**DIRECTIVE:**
Write out the text that follows each picture in the records below, keeping every line unchanged and in the same order. Leave the pictures out of your answer.

**ENTRIES SUPPLIED:**
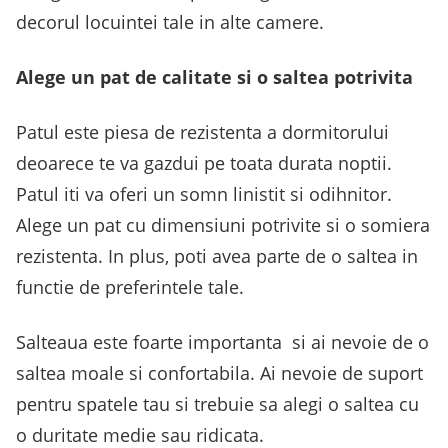
decorul locuintei tale in alte camere.
Alege un pat de calitate si o saltea potrivita
Patul este piesa de rezistenta a dormitorului
deoarece te va gazdui pe toata durata noptii.
Patul iti va oferi un somn linistit si odihnitor.
Alege un pat cu dimensiuni potrivite si o somiera
rezistenta. In plus, poti avea parte de o saltea in
functie de preferintele tale.
Salteaua este foarte importanta si ai nevoie de o
saltea moale si confortabila. Ai nevoie de suport
pentru spatele tau si trebuie sa alegi o saltea cu
o duritate medie sau ridicata.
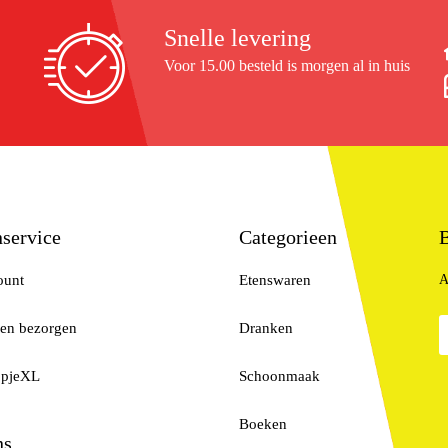
Snelle levering
Voor 15.00 besteld is morgen al in huis
service
Categorieen
B
ount
Etenswaren
A
 en bezorgen
Dranken
opjeXL
Schoonmaak
Boeken
ns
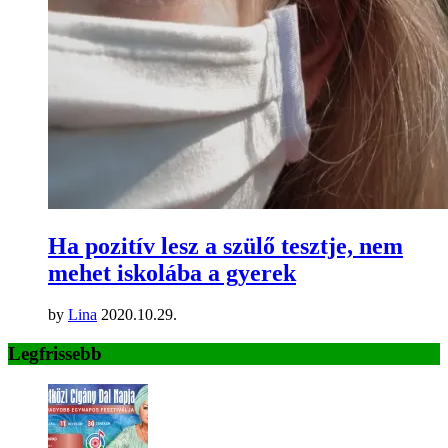
Ha pozitív lesz a szülő tesztje, nem
mehet iskolába a gyerek
by
Lina
2020.10.29.
Legfrissebb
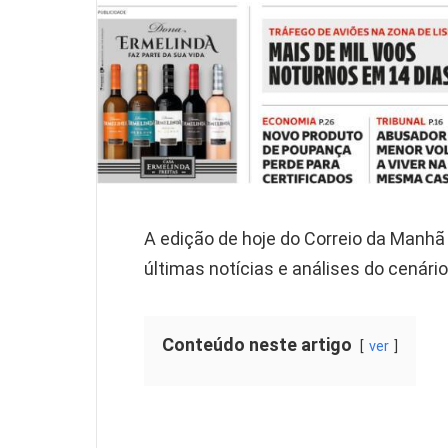
A edição de hoje do Correio da Manh
últimas notícias e análises do cenário
Conteúdo neste artigo
ver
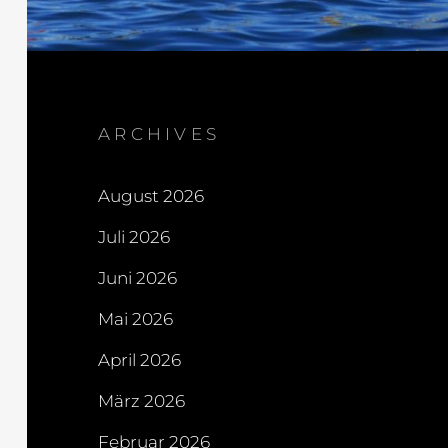
ARCHIVES
August 2026
Juli 2026
Juni 2026
Mai 2026
April 2026
März 2026
Februar 2026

**OUTPUT:**
decorul locuintei tale in alte camere.
Alege un pat de calitate si o saltea potrivita
Patul este piesa de rezistenta a dormitorului
deoarece te va gazdui pe toata durata noptii.
Patul iti va oferi un somn linistit si odihnitor.
Alege un pat cu dimensiuni potrivite si o somiera
rezistenta. In plus, poti avea parte de o saltea in
functie de preferintele tale.
Salteaua este foarte importanta si ai nevoie de o
saltea moale si confortabila. Ai nevoie de suport
pentru spatele tau si trebuie sa alegi o saltea cu
o duritate medie sau ridicata.
Snelle levering
Voor 15.00 besteld is morgen al in huis
service
Categorieen
B
ount
Etenswaren
A
 en bezorgen
Dranken
opjeXL
Schoonmaak
Boeken
ns
Ha pozitív lesz a szülő tesztje, nem
mehet iskolába a gyerek
by
Lina
2020.10.29.
Legfrissebb
A edição de hoje do Correio da Manh
últimas notícias e análises do cenário
Conteúdo neste artigo
ver
ARCHIVES
August 2026
Juli 2026
Juni 2026
Mai 2026
April 2026
März 2026
Februar 2026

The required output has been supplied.